By large majorities, Americans continue to believe that policies like criminal background checks on all gun sales, waiting periods, strong police crack-downs on illegal guns, handgun registration, and restrictions on access to military-style assault weapons, are common sense ideas we should enact into law.
Take the assault weapons example. Since the 1990's, opinion surveys have shown strong and consistent public support for restrictions on access to military-style semi-automatic assault weapons - about 70% of Americans, depending on the survey. This support helped lead to a national law strictly regulating their sale and possession between 1994 and 2004.
Sen. Joe Biden was a leader in drafting that law and getting it passed, and police were grateful for it.
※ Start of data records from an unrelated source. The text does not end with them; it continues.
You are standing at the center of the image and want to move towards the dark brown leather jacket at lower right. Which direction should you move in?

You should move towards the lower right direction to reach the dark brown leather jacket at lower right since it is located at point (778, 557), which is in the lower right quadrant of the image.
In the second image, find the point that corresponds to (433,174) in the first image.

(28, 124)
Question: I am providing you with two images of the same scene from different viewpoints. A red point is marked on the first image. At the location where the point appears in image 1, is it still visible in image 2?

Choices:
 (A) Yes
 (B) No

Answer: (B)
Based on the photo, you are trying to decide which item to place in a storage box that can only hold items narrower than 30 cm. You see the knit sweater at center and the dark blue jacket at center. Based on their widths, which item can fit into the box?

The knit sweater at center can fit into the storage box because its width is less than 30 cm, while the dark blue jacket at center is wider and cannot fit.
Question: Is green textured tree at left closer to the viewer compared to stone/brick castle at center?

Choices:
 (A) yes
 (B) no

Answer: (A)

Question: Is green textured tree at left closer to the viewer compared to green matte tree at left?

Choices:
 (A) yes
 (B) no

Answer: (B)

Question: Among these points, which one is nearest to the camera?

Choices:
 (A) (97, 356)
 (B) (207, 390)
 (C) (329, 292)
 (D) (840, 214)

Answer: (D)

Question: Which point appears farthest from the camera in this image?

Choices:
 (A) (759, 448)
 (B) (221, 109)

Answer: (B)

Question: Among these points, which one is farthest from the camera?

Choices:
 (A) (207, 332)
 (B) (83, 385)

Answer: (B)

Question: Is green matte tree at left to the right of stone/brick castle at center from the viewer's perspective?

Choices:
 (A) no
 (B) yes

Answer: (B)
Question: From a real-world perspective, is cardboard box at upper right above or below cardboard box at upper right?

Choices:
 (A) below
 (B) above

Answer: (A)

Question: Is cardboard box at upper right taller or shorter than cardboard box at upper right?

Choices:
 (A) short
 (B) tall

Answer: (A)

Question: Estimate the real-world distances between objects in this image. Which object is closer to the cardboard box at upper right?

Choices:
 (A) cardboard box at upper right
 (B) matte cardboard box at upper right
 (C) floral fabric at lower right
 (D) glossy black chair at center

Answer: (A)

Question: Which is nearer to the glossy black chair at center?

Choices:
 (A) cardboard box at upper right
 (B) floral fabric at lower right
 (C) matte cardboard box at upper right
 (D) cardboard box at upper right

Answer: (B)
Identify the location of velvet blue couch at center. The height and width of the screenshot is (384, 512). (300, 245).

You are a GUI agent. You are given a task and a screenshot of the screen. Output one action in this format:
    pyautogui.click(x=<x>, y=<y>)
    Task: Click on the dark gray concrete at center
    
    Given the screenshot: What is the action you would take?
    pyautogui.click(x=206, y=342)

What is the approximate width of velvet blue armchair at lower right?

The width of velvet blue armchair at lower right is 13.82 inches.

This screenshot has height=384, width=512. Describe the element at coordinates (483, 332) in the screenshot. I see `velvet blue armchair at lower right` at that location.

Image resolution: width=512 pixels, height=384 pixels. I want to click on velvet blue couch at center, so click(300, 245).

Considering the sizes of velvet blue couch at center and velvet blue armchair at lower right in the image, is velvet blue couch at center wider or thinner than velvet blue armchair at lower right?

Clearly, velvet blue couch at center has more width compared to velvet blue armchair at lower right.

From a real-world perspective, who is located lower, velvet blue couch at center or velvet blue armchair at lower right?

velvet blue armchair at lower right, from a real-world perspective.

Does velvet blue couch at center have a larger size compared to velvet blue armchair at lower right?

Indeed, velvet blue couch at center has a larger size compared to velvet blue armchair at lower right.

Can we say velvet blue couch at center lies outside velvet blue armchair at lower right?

During the ten years it was in effect, the law helped reduce the number of specified assault weapons traced to crime by 66% compared to the pre-ban rate.
To put it another way: approximately 60,000 more assault weapons might have been traced to crime between 1994 and 2004 if it weren't for the Assault Weapons Ban. Unfortunately, Congress and President Bush allowed it to lapse.
To take one example, after the ban expired, Miami-Dade Police reported a 400% increase in the number of assault weapons used between 2005 and 2006. And in September of last year, Miami-Dade Police Officer Jose Samohano was shot and killed with an assault weapon that a new and stronger assault weapons law might have taken off the streets.
Yet when Charlie Gibson asked Gov. Sarah Palin last month whether she agreed with 70% of the American people who support a ban on semi-automatic assault weapons, she replied, "I do not."
There wasn't a lot of time in that interview to probe exactly why she disagrees. It would be a useful part of tonight's debate if we could find out.